In 1962, Mike Commisso, a local foundry worker, opened a 20 by 80 ft family grocery store in Beamsville, Ontario. Upon his retirement, the business was handed over to his three sons who expanded the company over a period of several years.

A second location was opened at 106 Broadway, Welland, ON L3C 5L5 Welland, Ontario in 1967. In 1977, the Welland store was re-located to the Rose City Plaza on Ontario Road in Welland, a new 42000 sqft building, operating under the name Food Terminal. The low-priced products and high quality service of the store, which operated in a warehouse-like setting, made the store popular for families in the area. Food Terminal soon operated in several communities throughout the Niagara region, including three stores in St. Catharines.

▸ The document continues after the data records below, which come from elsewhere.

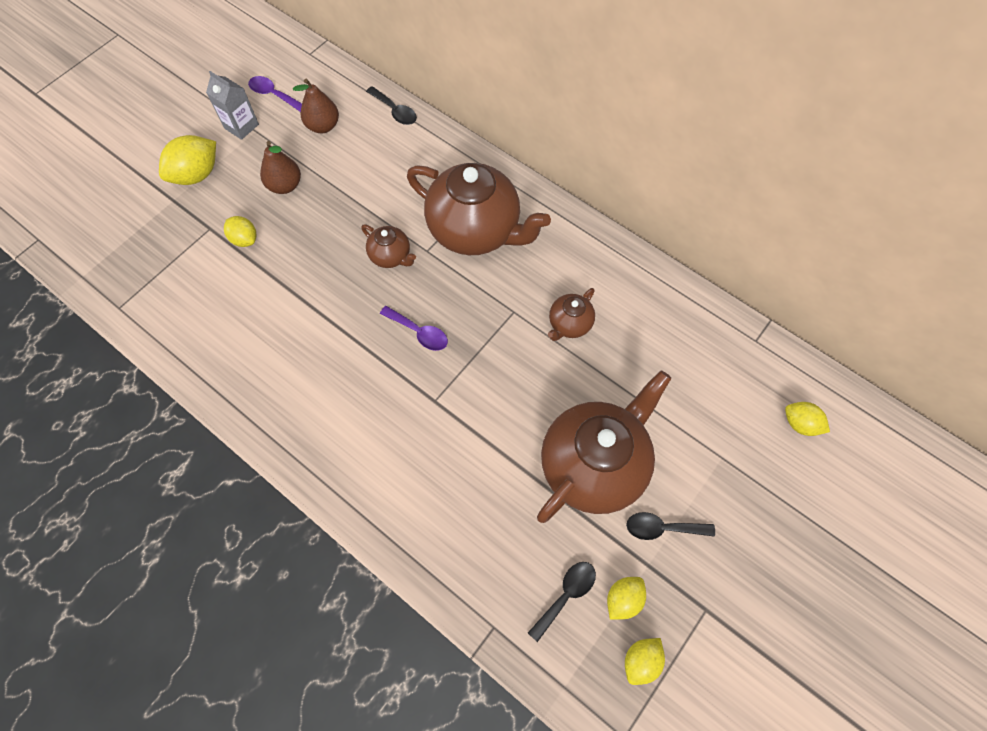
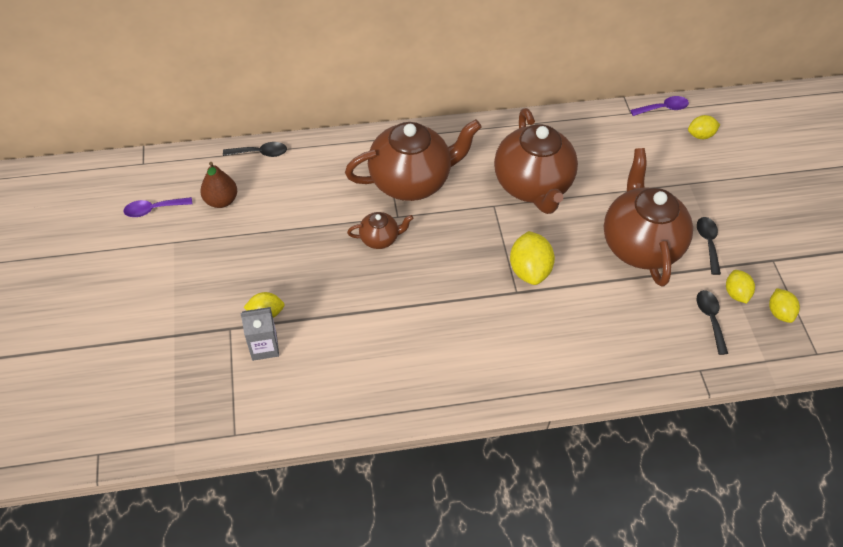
camera: 50 degrees left, 10 degrees down
yellow lemon [159,135,216,185] -> yellow lemon moved to [510,231,555,285]
grey carton [206,71,259,140] -> grey carton moved to [241,307,279,361]
brown pear [260,141,301,194] -> none
purple spoon [380,306,448,351] -> purple spoon moved to [630,96,689,116]
brown teapot [548,288,595,341] -> brown teapot [494,108,578,214], size x2.18
black spoon [626,512,715,540] -> black spoon turned 135 degrees clockwise [697,217,721,275]

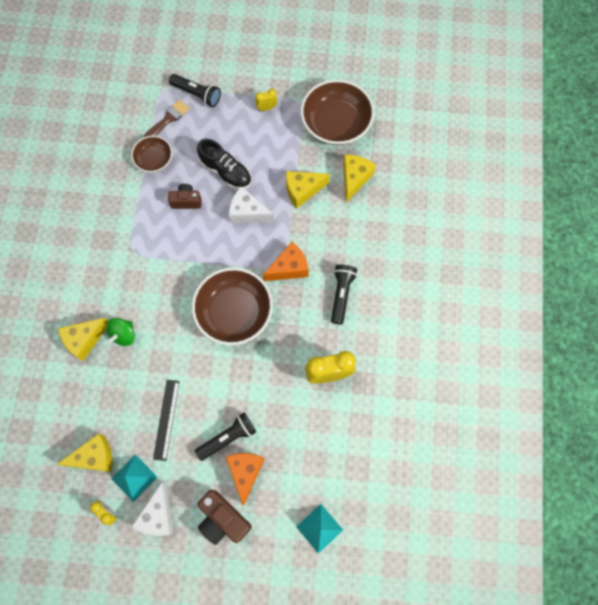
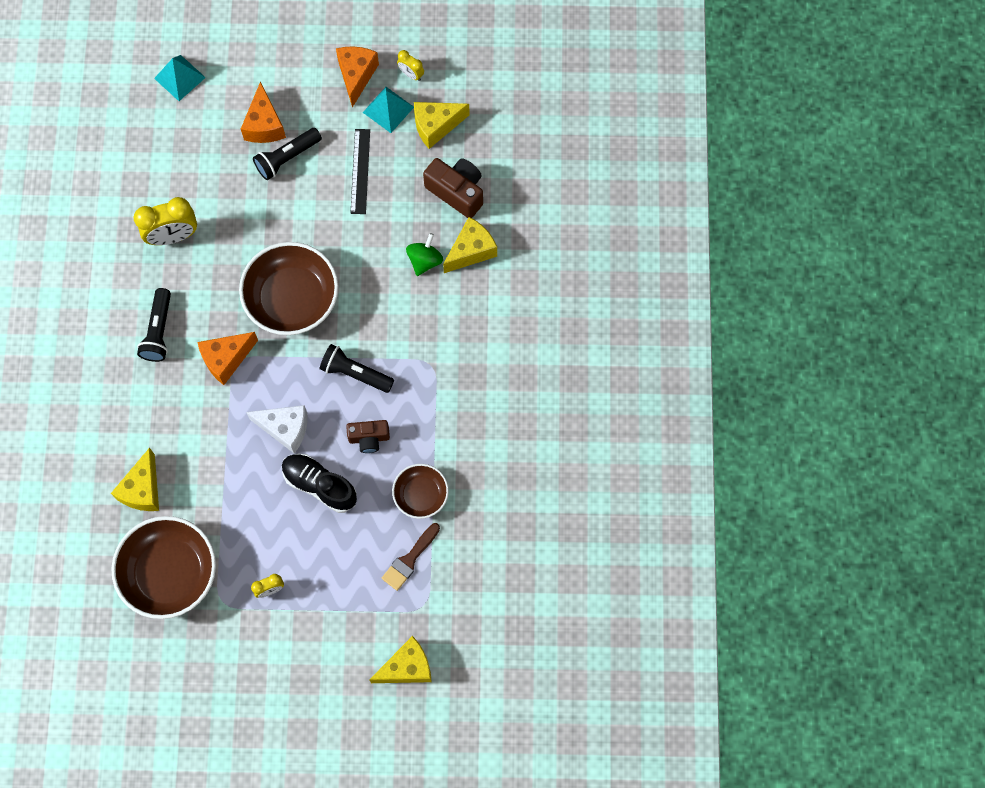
camera: 175 degrees right, 0 degrees up
white cheese [131,482,174,536] -> orange cheese [336,46,379,108]
black flashlight [169,74,221,107] -> black flashlight moved to [320,344,394,393]
brown camera [197,490,252,545] -> brown camera moved to [423,158,483,218]
yellow cheese [286,171,330,209] -> yellow cheese moved to [369,636,432,683]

In the 1990s, Food Terminal adopted a new look and name, inspired by the original Beamsville store's "Town Square" design. All Food Terminal stores were converted to the Commisso's Food Markets format, which included new investments in state-of-the-art technology and further expansion into Hamilton and the Greater Toronto Area.

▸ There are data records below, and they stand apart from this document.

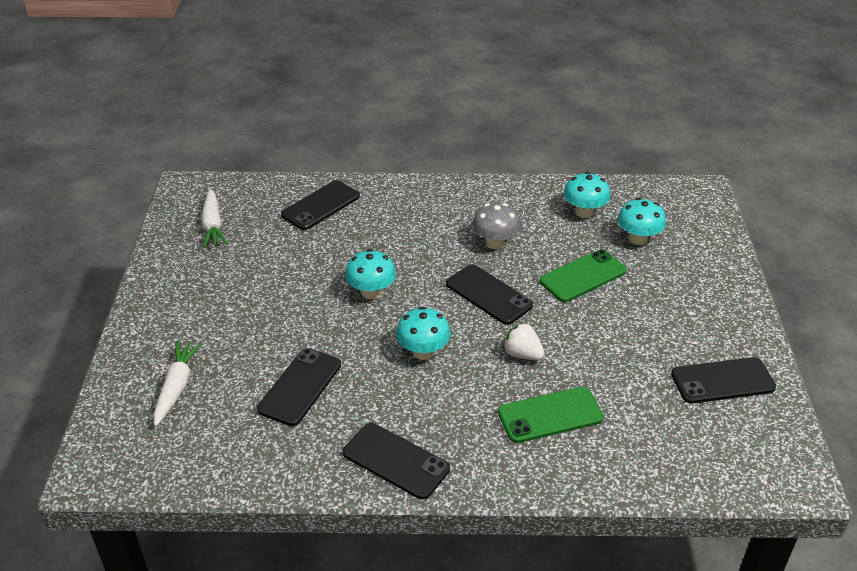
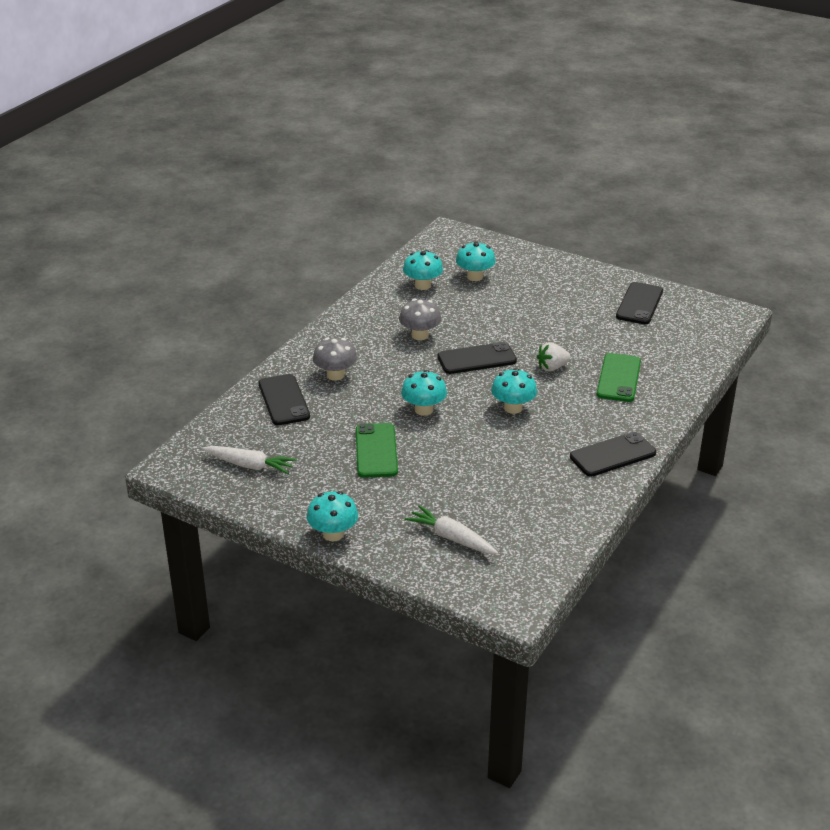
camera: 60 degrees left, 5 degrees down
black phone [257,348,341,426] -> none
green phone [540,249,627,302] -> green phone moved to [356,423,398,478]
none -> turquoise mushroom [307,491,358,541]
none -> grey mushroom [313,338,357,381]

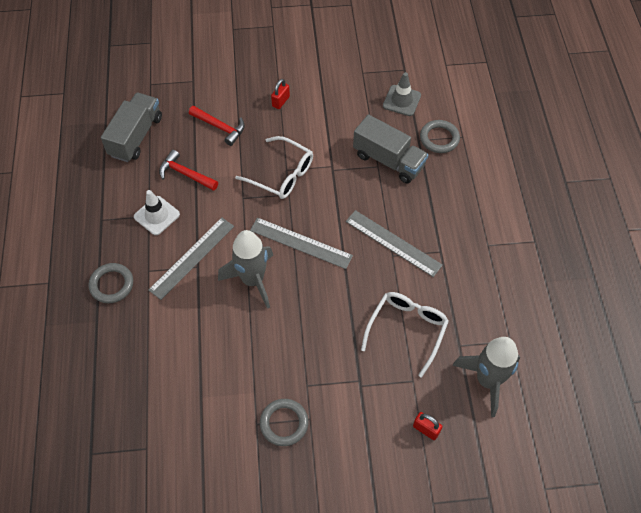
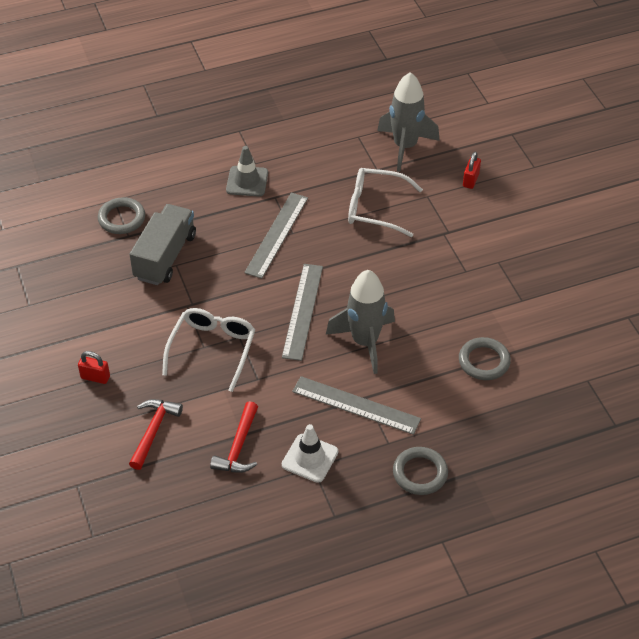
camera: 105 degrees left, 10 degrees down
grey truck [101,93,162,162] -> none
grey ring [260,399,308,446] -> grey ring moved to [459,337,511,380]
grey traffic cone [383,72,421,116] -> grey traffic cone moved to [226,146,268,197]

In 2000, Commisso's bought Lanzarotta Wholesale Grocers Limited (LWG) - a private family-owned Ontario company. At the time, LWG was one of Canada's largest, most successful independent wholesale grocers, at distribution rates of nearly 10,000 products to 7,000 retailers a week. The purchase of LWG brought Commisso's several key advantages including additional purchasing power, stronger merchandising performance, greater warehouse capacity and management, and the introduction of the Our Very Own line of discount products.